▶ **AIM OF THE EXERCISE**: Exact copy, no pictures: set down every entry below as written.

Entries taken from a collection
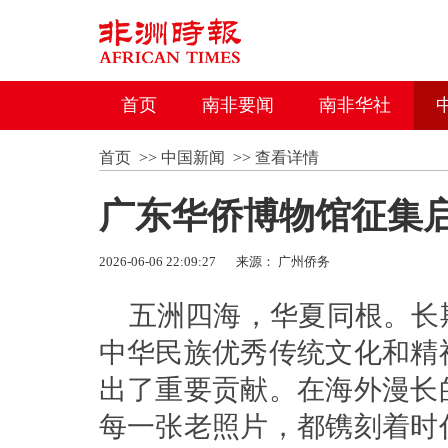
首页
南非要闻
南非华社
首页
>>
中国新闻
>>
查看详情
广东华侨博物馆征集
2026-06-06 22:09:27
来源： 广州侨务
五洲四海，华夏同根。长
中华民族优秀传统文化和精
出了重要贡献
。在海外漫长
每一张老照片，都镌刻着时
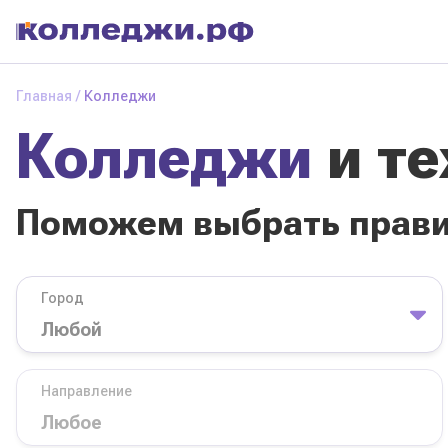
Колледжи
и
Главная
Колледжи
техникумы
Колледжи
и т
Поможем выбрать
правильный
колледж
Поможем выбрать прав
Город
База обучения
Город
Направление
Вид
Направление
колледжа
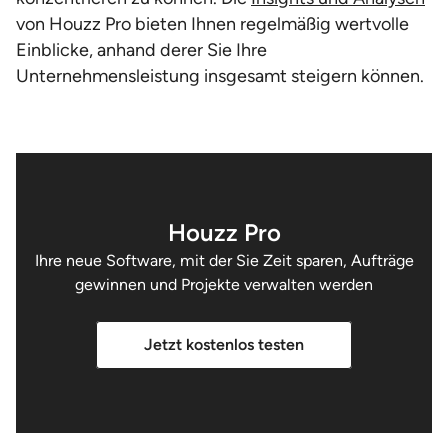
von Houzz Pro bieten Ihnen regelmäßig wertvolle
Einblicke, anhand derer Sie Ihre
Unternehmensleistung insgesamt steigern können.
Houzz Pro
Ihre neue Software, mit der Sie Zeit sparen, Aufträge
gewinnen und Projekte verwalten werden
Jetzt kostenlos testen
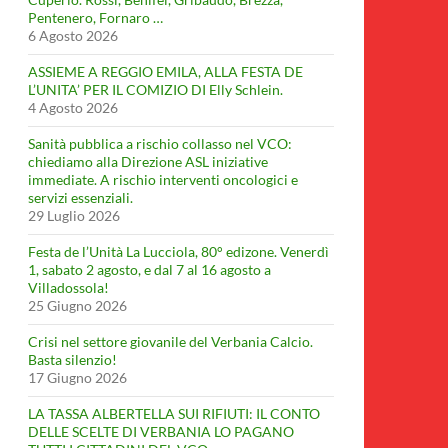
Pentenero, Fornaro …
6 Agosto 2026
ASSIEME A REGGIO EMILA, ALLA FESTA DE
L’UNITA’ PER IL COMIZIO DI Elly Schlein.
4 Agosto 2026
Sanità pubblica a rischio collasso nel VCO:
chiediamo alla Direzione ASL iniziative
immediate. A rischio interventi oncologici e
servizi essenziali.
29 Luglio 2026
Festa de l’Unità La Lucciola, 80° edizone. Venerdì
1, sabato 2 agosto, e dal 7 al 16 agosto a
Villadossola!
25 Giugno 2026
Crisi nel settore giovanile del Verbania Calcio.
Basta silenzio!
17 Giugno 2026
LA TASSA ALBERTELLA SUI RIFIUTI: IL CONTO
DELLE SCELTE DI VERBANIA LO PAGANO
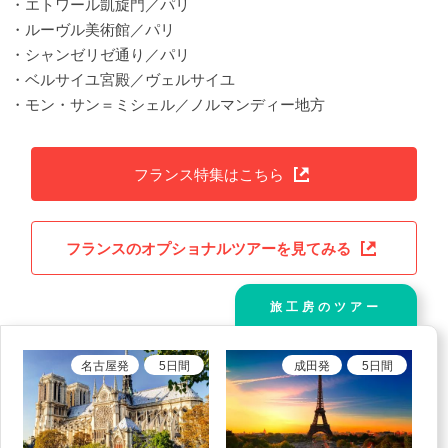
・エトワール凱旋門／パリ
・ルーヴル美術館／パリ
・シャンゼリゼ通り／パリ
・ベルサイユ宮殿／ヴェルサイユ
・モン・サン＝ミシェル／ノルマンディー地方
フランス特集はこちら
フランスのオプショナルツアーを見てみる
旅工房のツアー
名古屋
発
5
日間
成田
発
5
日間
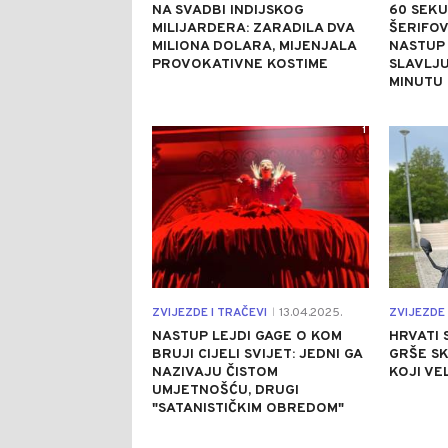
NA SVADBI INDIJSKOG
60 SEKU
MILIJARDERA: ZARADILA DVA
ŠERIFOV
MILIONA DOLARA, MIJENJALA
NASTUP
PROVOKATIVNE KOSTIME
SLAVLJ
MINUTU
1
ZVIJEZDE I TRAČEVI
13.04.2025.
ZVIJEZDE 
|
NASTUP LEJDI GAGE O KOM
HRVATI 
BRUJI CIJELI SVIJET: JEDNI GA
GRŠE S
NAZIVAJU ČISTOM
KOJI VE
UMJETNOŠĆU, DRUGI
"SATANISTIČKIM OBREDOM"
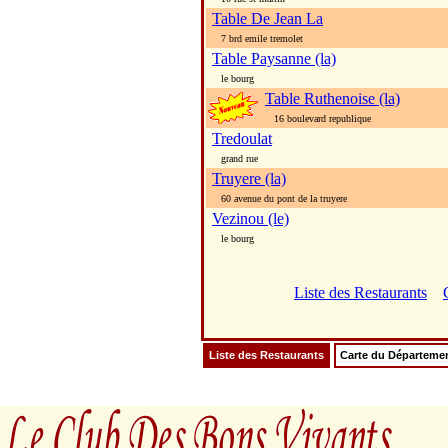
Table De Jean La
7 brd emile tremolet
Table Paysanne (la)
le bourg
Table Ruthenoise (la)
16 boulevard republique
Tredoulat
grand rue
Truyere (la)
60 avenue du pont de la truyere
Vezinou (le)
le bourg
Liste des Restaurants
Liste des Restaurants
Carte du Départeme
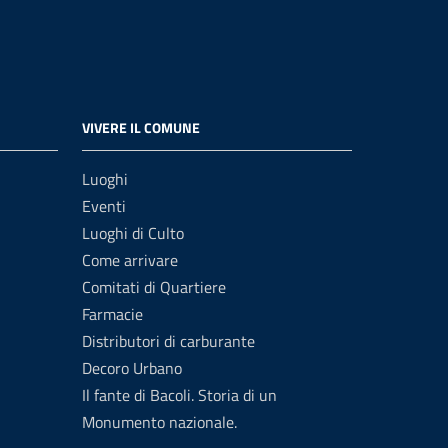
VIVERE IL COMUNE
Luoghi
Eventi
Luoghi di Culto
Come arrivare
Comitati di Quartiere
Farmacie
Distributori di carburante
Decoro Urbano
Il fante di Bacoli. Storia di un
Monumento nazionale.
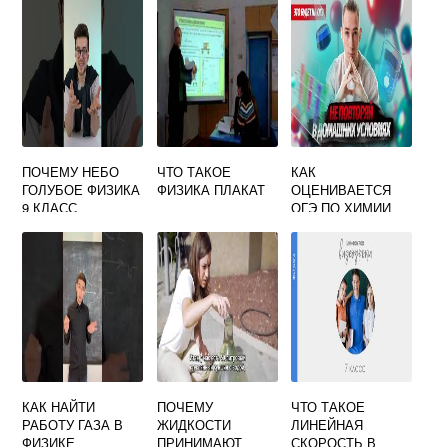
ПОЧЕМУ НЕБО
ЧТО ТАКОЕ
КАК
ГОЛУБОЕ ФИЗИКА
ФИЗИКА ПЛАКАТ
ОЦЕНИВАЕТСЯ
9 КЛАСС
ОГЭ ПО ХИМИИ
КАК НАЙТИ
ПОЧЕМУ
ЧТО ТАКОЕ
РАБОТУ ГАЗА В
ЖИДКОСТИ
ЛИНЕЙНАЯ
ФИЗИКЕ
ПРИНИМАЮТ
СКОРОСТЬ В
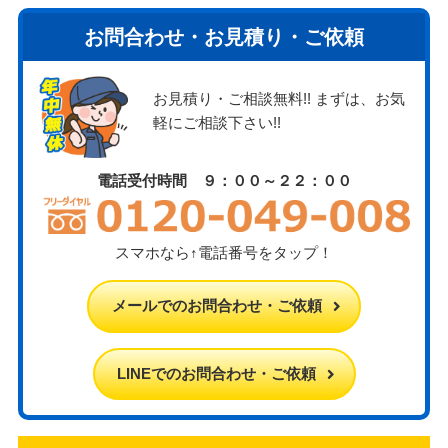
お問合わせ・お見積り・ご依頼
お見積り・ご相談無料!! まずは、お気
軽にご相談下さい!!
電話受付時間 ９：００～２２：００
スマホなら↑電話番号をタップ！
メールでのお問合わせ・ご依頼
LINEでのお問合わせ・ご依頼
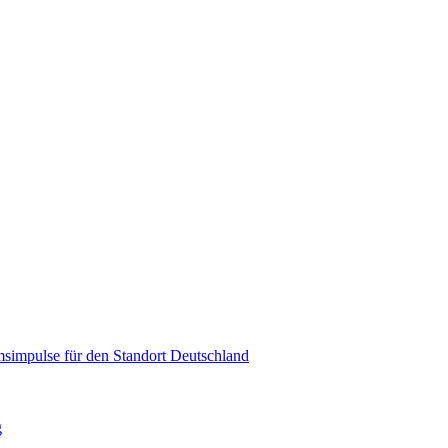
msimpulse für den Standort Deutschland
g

▶ **THE ANSWER**:
首页
南非要闻
南非华社
首页
>>
中国新闻
>>
查看详情
广东华侨博物馆征集
2026-06-06 22:09:27
来源： 广州侨务
五洲四海，华夏同根。长
中华民族优秀传统文化和精
出了重要贡献
。在海外漫长
每一张老照片，都镌刻着时
Колледжи
и
Главная
Колледжи
техникумы
Колледжи
и т
Поможем выбрать
правильный
колледж
Поможем выбрать прав
Город
База обучения
Город
Направление
Вид
Направление
колледжа
von Houzz Pro bieten Ihnen regelmäßig wertvolle
Einblicke, anhand derer Sie Ihre
Unternehmensleistung insgesamt steigern können.
Houzz Pro
Ihre neue Software, mit der Sie Zeit sparen, Aufträge
gewinnen und Projekte verwalten werden
Jetzt kostenlos testen
Pentenero, Fornaro …
6 Agosto 2026
ASSIEME A REGGIO EMILA, ALLA FESTA DE
L’UNITA’ PER IL COMIZIO DI Elly Schlein.
4 Agosto 2026
Sanità pubblica a rischio collasso nel VCO:
chiediamo alla Direzione ASL iniziative
immediate. A rischio interventi oncologici e
servizi essenziali.
29 Luglio 2026
Festa de l’Unità La Lucciola, 80° edizone. Venerdì
1, sabato 2 agosto, e dal 7 al 16 agosto a
Villadossola!
25 Giugno 2026
Crisi nel settore giovanile del Verbania Calcio.
Basta silenzio!
17 Giugno 2026
LA TASSA ALBERTELLA SUI RIFIUTI: IL CONTO
DELLE SCELTE DI VERBANIA LO PAGANO
・エトワール凱旋門／パリ
・ルーヴル美術館／パリ
・シャンゼリゼ通り／パリ
・ベルサイユ宮殿／ヴェルサイユ
・モン・サン＝ミシェル／ノルマンディー地方
フランス特集はこちら
フランスのオプショナルツアーを見てみる
旅工房のツアー
名古屋
発
5
日間
成田
発
5
日間
NA SVADBI INDIJSKOG
60 SEKU
MILIJARDERA: ZARADILA DVA
ŠERIFOV
MILIONA DOLARA, MIJENJALA
NASTUP
PROVOKATIVNE KOSTIME
SLAVLJ
MINUTU
1
ZVIJEZDE I TRAČEVI
13.04.2025.
ZVIJEZDE 
|
NASTUP LEJDI GAGE O KOM
HRVATI 
BRUJI CIJELI SVIJET: JEDNI GA
GRŠE S
NAZIVAJU ČISTOM
KOJI VE
UMJETNOŠĆU, DRUGI
"SATANISTIČKIM OBREDOM"
Table De Jean La
7 brd emile tremolet
Table Paysanne (la)
le bourg
Table Ruthenoise (la)
16 boulevard republique
Tredoulat
grand rue
Truyere (la)
60 avenue du pont de la truyere
Vezinou (le)
le bourg
Liste des Restaurants
Liste des Restaurants
Carte du Départeme
VIVERE IL COMUNE
Luoghi
Eventi
Luoghi di Culto
Come arrivare
Comitati di Quartiere
Farmacie
Distributori di carburante
Decoro Urbano
Il fante di Bacoli. Storia di un
Monumento nazionale.
ПОЧЕМУ НЕБО
ЧТО ТАКОЕ
КАК
ГОЛУБОЕ ФИЗИКА
ФИЗИКА ПЛАКАТ
ОЦЕНИВАЕТСЯ
9 КЛАСС
ОГЭ ПО ХИМИИ
КАК НАЙТИ
ПОЧЕМУ
ЧТО ТАКОЕ
РАБОТУ ГАЗА В
ЖИДКОСТИ
ЛИНЕЙНАЯ
ФИЗИКЕ
ПРИНИМАЮТ
СКОРОСТЬ В
お問合わせ・お見積り・ご依頼
お見積り・ご相談無料!! まずは、お気
軽にご相談下さい!!
電話受付時間 ９：００～２２：００
スマホなら↑電話番号をタップ！
メールでのお問合わせ・ご依頼
LINEでのお問合わせ・ご依頼
msimpulse für den Standort Deutschland
g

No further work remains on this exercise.